China's lack of demonstrable progress on human rights under Clinton has helped drive a coalition of liberals in the Democratic Party and conservatives in the Republican against renewing MFN status. Pro-business interests in both parties are lobbying in favor.
Berger said that in the past two decades there have been "genuine improvements in the lives of hundreds of millions of Chinese -- greater freedom of movement and choice of employment, better schools and housing, improved access to information, and a more open process for choosing local officials."
Rejecting criticism that Clinton's voice has been muted on human rights, Berger said the administration "will speak out against the arrest of dissidents" and would seek to expand Radio Free Asia broadcasts into China, including more broadcasts in Mandarin.
But he said critics should realize that "change will not come overnight."

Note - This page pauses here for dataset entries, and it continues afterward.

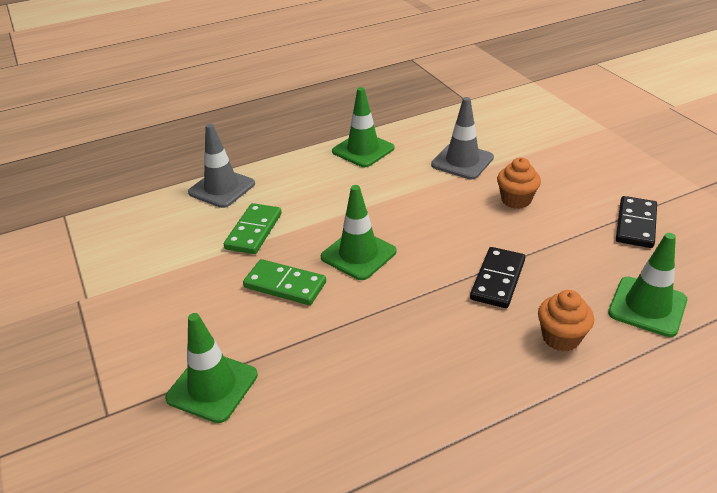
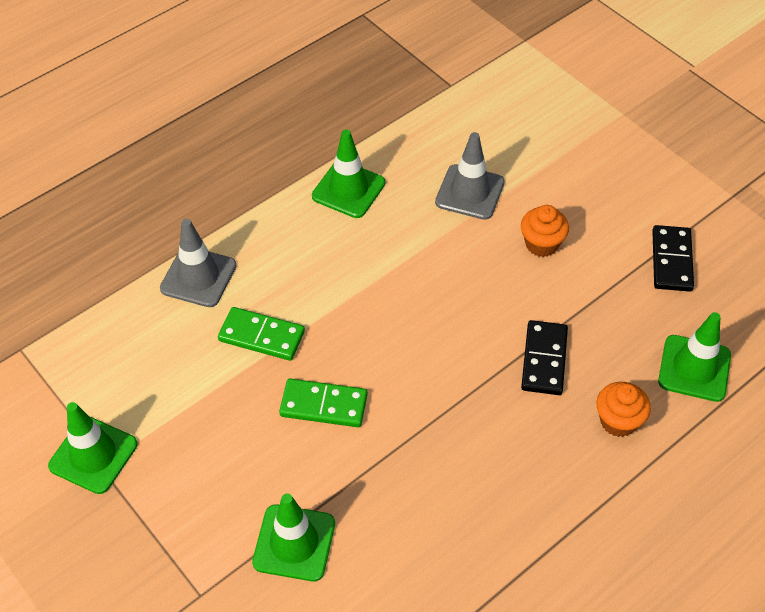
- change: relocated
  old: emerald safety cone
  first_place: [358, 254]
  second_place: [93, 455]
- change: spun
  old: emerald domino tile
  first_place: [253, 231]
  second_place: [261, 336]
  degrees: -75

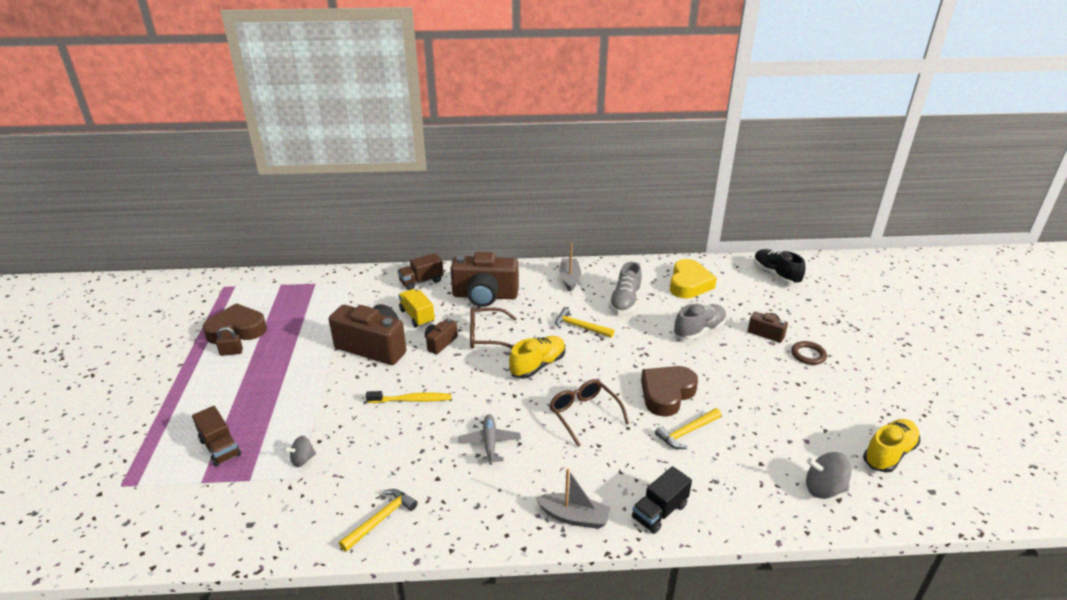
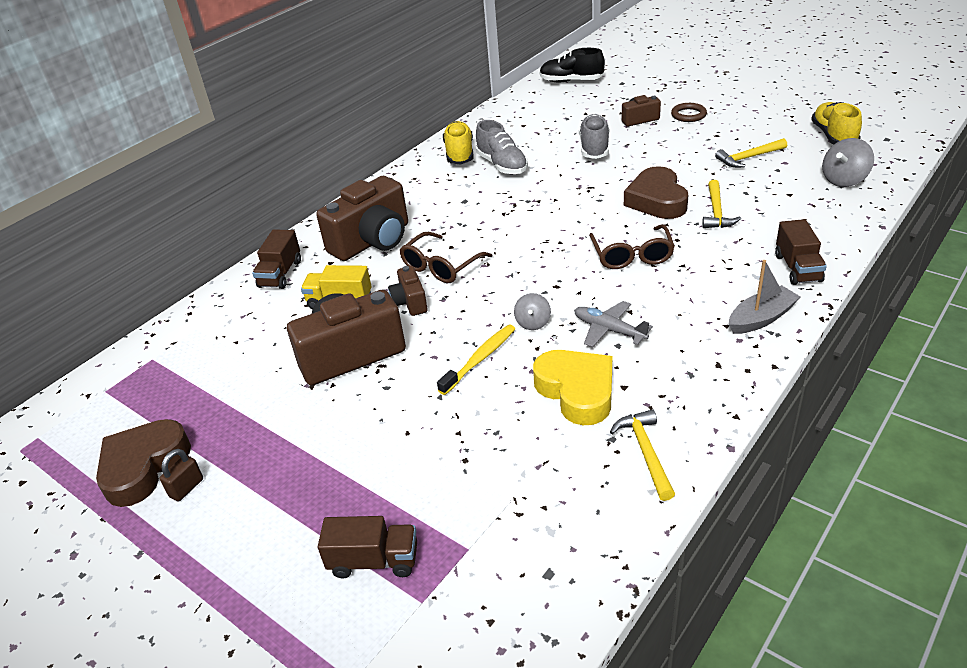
- change: relocated
  old: bright yellow sneaker
  first_place: [538, 365]
  second_place: [459, 153]
- change: relocated
  old: ash-grey toy top
  first_place: [302, 460]
  second_place: [533, 323]
- change: relocated
  old: bright yellow heart shape
  first_place: [689, 284]
  second_place: [577, 391]
- change: spun
  old: brown glasses
  first_place: [583, 414]
  second_place: [632, 256]
  degrees: -105
- change: relocated
  old: bright yellow claw hammer
  first_place: [580, 327]
  second_place: [748, 158]
- change: colour
  old: ebony truck
  new: brown truck
  first_place: [659, 511]
  second_place: [797, 268]
- change: missing
  old: ash-grey sailboat
  first_place: [569, 279]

"And it most assuredly will not come if we isolate ourselves from China or cut off our relationship," Berger said. "If we fail to engage China, we will fuel the very inward-looking forces that trample human rights."
On Hong Kong, Berger laid out a kind of guidepost on how the United States would be judging China's behavior. He said the United States is expecting early and free elections for a new legislature, a civil service that "continues to function professionally" and courts that "operate without interference."
Although the term "most favored" implies a privileged status, MFN is applied to most nations by the United States.
Only six nations, including Cuba and North Korea, do not have MFN status, although other countries, including Iraq and Libya, are subject to other sanctions. MFN status means that nations can sell goods in this country without tariffs averaging 44 percent.